Per Azernis ad astra

Per Azernis ad astra

Ob ein ausgereiftes Large Language Model wie ChatGPT sich unterfordert fühlt, wenn es eine Glatteismeldung der dpa mit Emojis gefühlig machen oder dramatisieren soll? Wer weiß das schon? Aber sicher ist, dass es für Künstliche Intelligenz in digitalen journalistischen Produkten vielversprechendere Nutzungsmöglichkeiten gibt, als aus einer schlichten Meldung vier schlichte Meldungen zu machen.

Dennoch ist die Azernis-App, die wir auf Seite 19 vorstellen, eine Inspiration. Denn seit Paid Content zur dominierenden Strategie der Digitalpressebranche geworden ist, scheint fast alle Entwicklungs-Phantasie darauf verwendet zu werden, die beste Kombination aus Preisen, Laufzeiten und vorangehenden Probeangeboten zu identifizieren und diese bestmöglich per Marketing unters Nutzervolk zu bringen.

Verkauft werden dabei seit vielen Jahren zwei bis drei Produkte: Plus-Abos und E-Paper und Apps für die Darstellung der Plus-Inhalte oder des E-Papers.

Das kann es noch nicht gewesen sein. Das E-Paper ist im Wesentlichen das gleiche Produkt wie es eine gedruckte Zeitung schon vor 100 Jahren war. Und Zeitungswebsites sind seit 20-30 Jahren überwiegend eine chronologisch aneinandergereihte Ansammlung von Text- und Bildmaterial.

Der Verkauf dieser Produkte lief bis etwa vor 12-18 Monaten traumhaft. Seitdem mehren sich aber die Stimmen enttäuschter Verlagsmanager, die feststellen, dass sie zwar nach den Sternen gegriffen haben, dass es anfangs dabei auch raketenmäßig nach oben ging, dass sie nun aber den Auftrieb verloren haben und im Auf und Ab einer stürmischen Troposphäre feststecken.

Auftritt Azernis: so eingeschränkt diese App Gebrauch von den faszinierenden Möglichkeiten der Digitaltechnik macht, so sehr ist es doch das Beispiel eines Versuchs, aus den seit langem bekannten Produktmustern auszubrechen und etwas Neues anzubieten.

Ganz sicher ist eine Textvarianten-App nicht das Ende der Produktentwicklungsfahnenstange. Genauso wenig wie per KI von Text in Audio umgewandelte Hörstücke oder den Artikel vorangestellte, automatisiert erzeugte Zusammenfassungen oder ein Gute-Laune-Schalter.

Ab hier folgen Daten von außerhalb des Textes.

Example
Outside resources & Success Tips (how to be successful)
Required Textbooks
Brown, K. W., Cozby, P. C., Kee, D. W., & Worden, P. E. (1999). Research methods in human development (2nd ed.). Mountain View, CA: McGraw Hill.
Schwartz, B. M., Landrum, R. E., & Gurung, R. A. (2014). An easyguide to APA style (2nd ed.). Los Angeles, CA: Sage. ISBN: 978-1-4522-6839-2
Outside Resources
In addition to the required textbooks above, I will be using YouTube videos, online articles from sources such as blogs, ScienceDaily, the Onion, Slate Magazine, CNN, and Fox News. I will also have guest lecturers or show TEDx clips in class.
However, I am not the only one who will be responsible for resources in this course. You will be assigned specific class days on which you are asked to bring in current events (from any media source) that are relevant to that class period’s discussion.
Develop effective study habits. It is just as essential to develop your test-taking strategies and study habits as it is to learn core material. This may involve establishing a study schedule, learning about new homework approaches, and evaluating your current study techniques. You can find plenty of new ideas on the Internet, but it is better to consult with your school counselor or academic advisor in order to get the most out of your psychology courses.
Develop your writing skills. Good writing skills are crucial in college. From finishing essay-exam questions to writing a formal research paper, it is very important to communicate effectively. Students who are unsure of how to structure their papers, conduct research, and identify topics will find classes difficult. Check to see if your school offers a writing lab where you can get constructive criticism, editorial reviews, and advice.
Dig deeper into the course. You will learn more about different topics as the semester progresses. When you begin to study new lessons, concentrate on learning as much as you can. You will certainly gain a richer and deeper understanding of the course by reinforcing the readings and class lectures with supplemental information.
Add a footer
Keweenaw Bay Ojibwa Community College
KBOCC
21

Die Multimedia-Optionen von Digital only, die Möglichkeiten zur Interaktion mit Nutzern, zur Personalisierung von Inhalten – allgemein: die Chance, etwas ganz Neues zu schaffen – das alles wird bisher viel zu wenig genutzt.

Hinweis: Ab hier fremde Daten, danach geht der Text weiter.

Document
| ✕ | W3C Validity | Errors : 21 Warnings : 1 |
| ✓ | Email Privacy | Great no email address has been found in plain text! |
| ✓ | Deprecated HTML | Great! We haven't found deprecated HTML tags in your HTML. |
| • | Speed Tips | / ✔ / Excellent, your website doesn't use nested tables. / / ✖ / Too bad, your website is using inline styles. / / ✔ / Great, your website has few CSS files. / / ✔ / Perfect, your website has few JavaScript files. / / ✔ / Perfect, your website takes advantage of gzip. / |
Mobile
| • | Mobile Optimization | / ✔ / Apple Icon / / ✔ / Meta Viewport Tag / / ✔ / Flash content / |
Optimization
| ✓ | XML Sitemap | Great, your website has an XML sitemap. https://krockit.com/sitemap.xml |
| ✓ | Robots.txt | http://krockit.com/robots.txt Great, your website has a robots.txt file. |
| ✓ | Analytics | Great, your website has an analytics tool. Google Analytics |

Zukünftiges Wachstum wird nicht von allein kommen (hoffen Sie auf keinen Trump Bump!). Und es wird auch nicht zu den Sternen führen, wenn es nur auf jahrzehntealten Produktideen beruht. Für weiteres Wachstum braucht es auch ganz neue Produktideen. Eine Textvarianten-App ist da zumindest ein Anfang. Per Azernis ad astra.